Another recent development is the PASARS-16. It consists of a Bofors 40 mm anti-aircraft gun in combination with two short-range anti-aircraft rockets. Small numbers of PASARS-16 are currently in service.

The PASARS-16 Source: Wiki

In October 2019, during a joint military exercise between the Serbian and Russian armies, an S-400 missile system was present. While there were talks about potentially acquiring this weapon system, due to its price, it is unlikely that the Serbian Army will be able to acquire this system any time soon.

A Russian S-400 was briefly used in a military exercise in Serbia during October 2019. Source:

During late 2020, Serbian media began to circulate news that Serbia, through Jugoimport SDPR (a state-run weapon manufacturer and trader), wants to buy the Chinese FK-3 missile defense system. By 2021, little is known about if it was political propaganda or if it will be implemented in the future

The Chinese FK-3 missile defense system may be introduced in Serbian Army service. Source:

Self-propelled multiple rocket launchers

The Serbian Army has a number of different self-propelled multiple rocket launcher vehicles. The oldest vehicle, which was developed back in the late 1970s, is the M-77 Oganj. Its main weapon consists of 32 rocket tubes that could fire 128 mm rockets were placed on a 6 x 6 FAP 2026 BS/AB truck. Another vehicle, which was developed later during the 1990s, is the M-94 Plamen-S. It is similarly armed to the previously mentioned vehicle, but the difference is that it was placed on the 6 x 6 TAM-150 truck chassis. The largest and most sophisticated long-range multiple rocket launcher vehicle is the M-87 Orkan. Its development was initiated in the late 1980s by the JNA with financial support from Iraq. The start of the Yugoslav 1990s Wars stopped its development and only a small experimental series was built. The Serbian Army has in its inventory a small number of the modified Orkan vehicles which have only four 262 mm launchers (of an original inventory of 12) mounted on the 8 x 8 9P113M2 truck chassis.

M-77 Oganj Source:
M-94 Plamen-S Source: Wiki
The larger M-87 Orkan Source:

During the early 2010s, work on the new experimental LRSVM (Lanser Raketa Samohodni Višecevni Modularni) self-propelled modular multiple rocket launcher, known as the ‘Morava’, were undertaken. It was designed as a highly modular system that could incorporate different types of armament (rocket ranging in caliber from 107 to 129 mm).

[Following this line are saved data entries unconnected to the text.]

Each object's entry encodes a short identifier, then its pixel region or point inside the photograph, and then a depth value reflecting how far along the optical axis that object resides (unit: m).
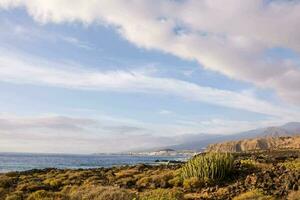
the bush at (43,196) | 11.73
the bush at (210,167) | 15.45
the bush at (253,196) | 11.13
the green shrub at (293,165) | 16.14
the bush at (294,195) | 10.83
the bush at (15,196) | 12.99
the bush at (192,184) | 14.58
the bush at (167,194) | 10.40
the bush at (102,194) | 10.95
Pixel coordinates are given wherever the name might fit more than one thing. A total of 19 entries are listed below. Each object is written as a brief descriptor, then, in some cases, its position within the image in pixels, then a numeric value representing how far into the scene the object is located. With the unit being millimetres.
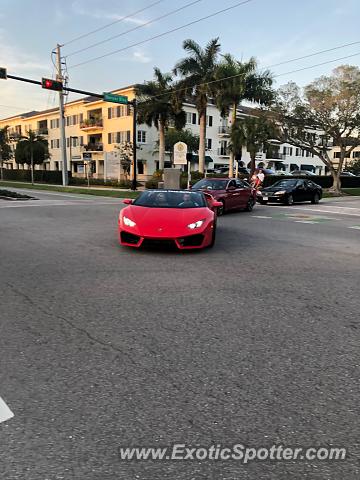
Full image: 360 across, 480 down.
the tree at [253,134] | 36031
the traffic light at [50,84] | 23109
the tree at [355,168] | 78075
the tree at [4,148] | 64319
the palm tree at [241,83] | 35344
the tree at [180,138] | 54531
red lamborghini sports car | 7477
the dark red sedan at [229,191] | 16312
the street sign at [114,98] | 26731
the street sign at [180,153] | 26188
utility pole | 36000
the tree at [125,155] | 50625
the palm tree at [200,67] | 36531
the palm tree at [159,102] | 41250
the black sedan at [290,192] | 21719
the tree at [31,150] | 53531
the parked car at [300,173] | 52812
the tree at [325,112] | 32000
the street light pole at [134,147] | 31617
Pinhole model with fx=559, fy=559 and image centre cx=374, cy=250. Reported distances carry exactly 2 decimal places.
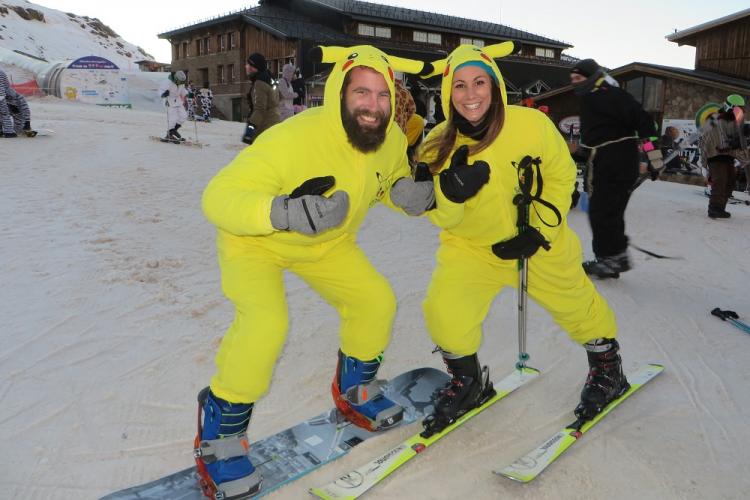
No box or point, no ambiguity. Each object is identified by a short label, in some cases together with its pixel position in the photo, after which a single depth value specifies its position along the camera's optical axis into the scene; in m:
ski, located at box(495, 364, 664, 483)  2.56
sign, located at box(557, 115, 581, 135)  19.89
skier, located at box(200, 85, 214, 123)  24.59
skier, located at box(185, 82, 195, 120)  21.83
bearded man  2.23
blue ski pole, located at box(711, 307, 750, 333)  4.38
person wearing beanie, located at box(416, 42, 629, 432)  2.70
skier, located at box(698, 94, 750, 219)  8.48
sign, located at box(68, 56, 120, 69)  24.19
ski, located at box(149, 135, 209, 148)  13.20
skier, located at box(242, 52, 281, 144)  9.20
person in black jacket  5.44
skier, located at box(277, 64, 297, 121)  12.38
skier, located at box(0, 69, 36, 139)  11.48
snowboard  2.43
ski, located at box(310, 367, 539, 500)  2.46
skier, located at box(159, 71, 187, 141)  13.35
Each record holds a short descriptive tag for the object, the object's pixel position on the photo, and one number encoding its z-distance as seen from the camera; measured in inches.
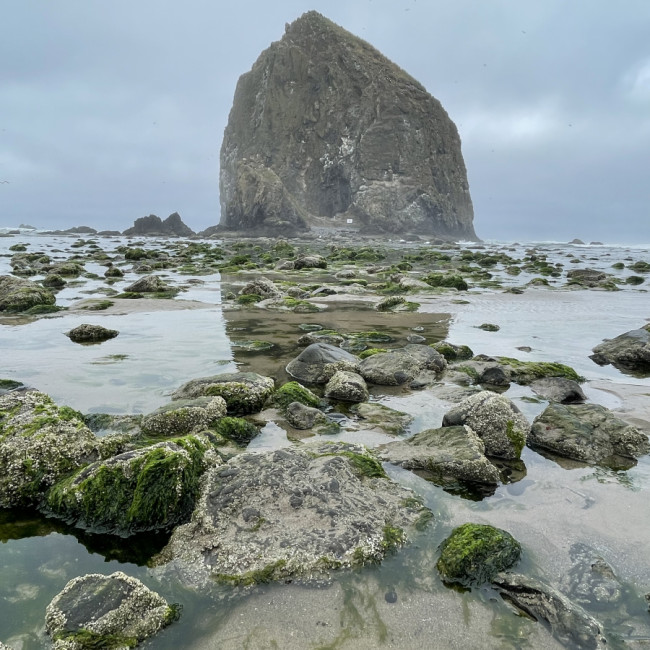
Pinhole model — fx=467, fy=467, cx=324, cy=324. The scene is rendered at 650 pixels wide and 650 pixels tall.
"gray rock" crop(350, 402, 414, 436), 211.3
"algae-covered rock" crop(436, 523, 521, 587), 118.2
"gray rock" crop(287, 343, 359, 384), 275.3
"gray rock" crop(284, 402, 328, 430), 210.8
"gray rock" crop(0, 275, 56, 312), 490.3
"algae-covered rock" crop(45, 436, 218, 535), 136.5
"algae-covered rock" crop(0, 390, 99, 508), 145.6
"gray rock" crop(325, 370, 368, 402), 246.1
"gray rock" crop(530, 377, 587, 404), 249.6
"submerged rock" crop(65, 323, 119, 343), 363.9
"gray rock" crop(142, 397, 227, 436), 197.6
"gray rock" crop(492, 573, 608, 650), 99.5
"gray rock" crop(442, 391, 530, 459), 185.8
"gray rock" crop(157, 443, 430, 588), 119.6
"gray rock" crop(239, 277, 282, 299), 610.8
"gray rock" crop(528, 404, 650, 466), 183.8
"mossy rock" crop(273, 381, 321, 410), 230.5
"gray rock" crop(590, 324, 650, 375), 314.9
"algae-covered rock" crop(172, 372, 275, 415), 226.8
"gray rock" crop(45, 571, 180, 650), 95.8
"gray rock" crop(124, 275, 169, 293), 642.8
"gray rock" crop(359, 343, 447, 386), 275.0
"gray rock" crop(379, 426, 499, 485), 165.0
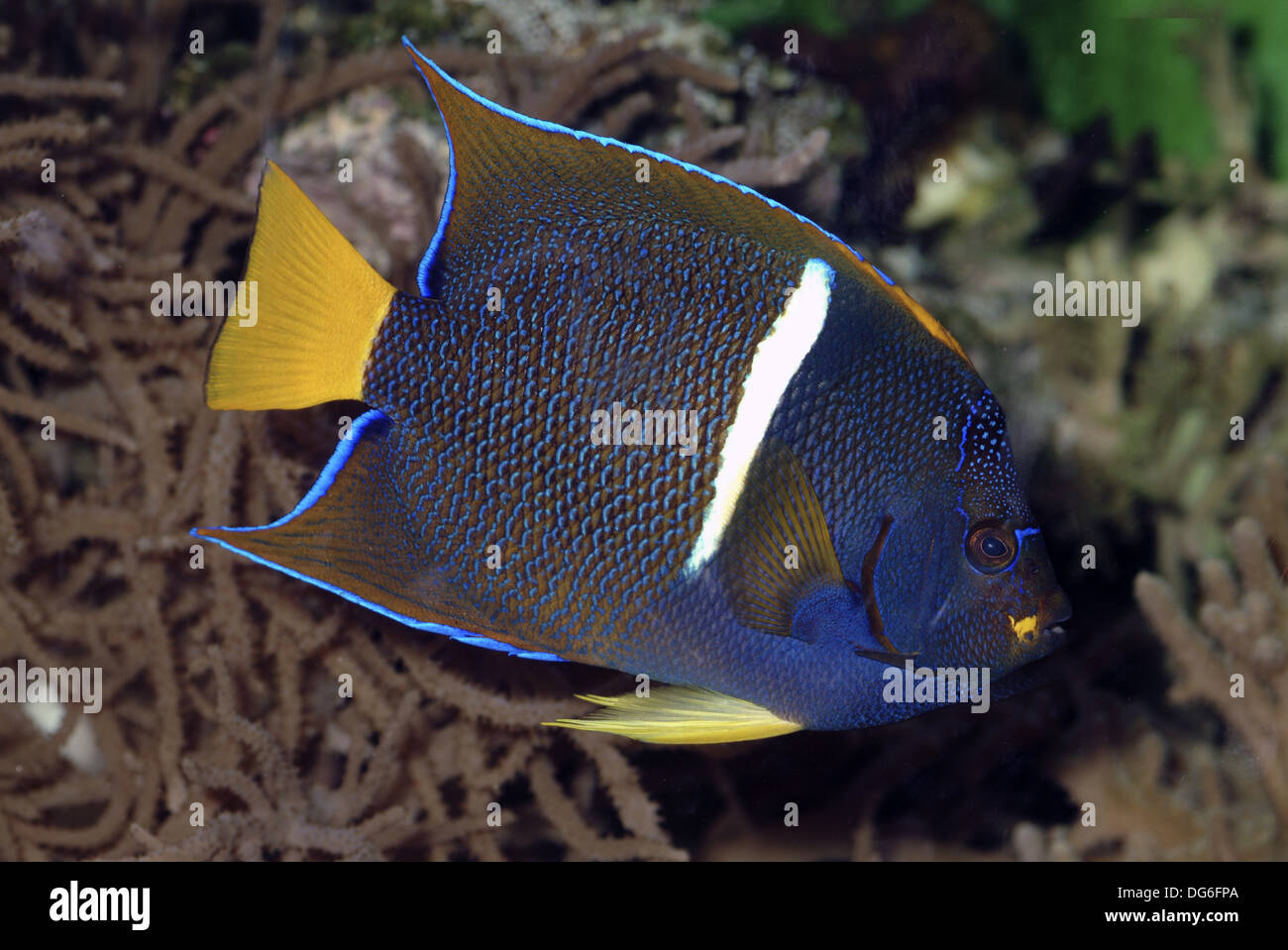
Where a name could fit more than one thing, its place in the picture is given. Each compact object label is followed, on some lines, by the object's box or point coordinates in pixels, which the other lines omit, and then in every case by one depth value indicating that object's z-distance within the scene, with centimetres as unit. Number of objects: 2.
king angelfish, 60
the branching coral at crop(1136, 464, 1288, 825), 74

The highly modular LRSVM Morava armed with the 128 mm M77 Oganj rockets. Source: Wiki

At the end of 2020, the Serbian weapon industry began developing a new series of modular rocket systems. These include the Tamnava, which is armed with different calibers of rockets, a modernized version of the Oganj M-18 and the replacement for the Orkan, known as the Šumadija. They are currently marked for export and their use by the Serbian Army is anticipated in the future.

The latest modular rocket systems project, the Tamnava. Source: Wiki
The new Oganj M-18. Source: Wiki
The Šumadija prototype is to be armed with different weapon configurations, including either four or eight rocket launchers. Source: Wiki

Remote-controlled vehicles

In the last few decades, all of the major armies around the world have shown an interest in the development of remote-controlled devices. These are to perform various tasks intended to supplement or even replace human soldiers in dangerous situations. The Serbian Army also showed interest in the development of these unmanned ground vehicles (UGV). There are a number of different projects, including the short-range anti-tank system named Милица (Eng: Milica) and the Miloš Remote Control Unmanned Platform (Милош ДУБП – Даљински Управљива Безпосадна Платформа). These vehicles are currently under development and in use in limited numbers with the Serbian Army.

Modular Robotic System Milica. Source:
The Miloš Remote Control Unmanned Platform Source: Wiki

Engineers vehicle

For supporting the Tank and Mechanised Battalions, the Serbian Army has in its inventory a number of engineer support vehicles. These include the MT-55 armored vehicle-launched bridge, which is based on the T-55 tank chassis. The JVBT (based on the T-55A chassis) and the M-84ABI (based on the M-84) are used for recovery, earthworks, lifting loads etc. Each Tank and Mechanised Battalions has one M-84ABI or JVBT and two MT-55 vehicles.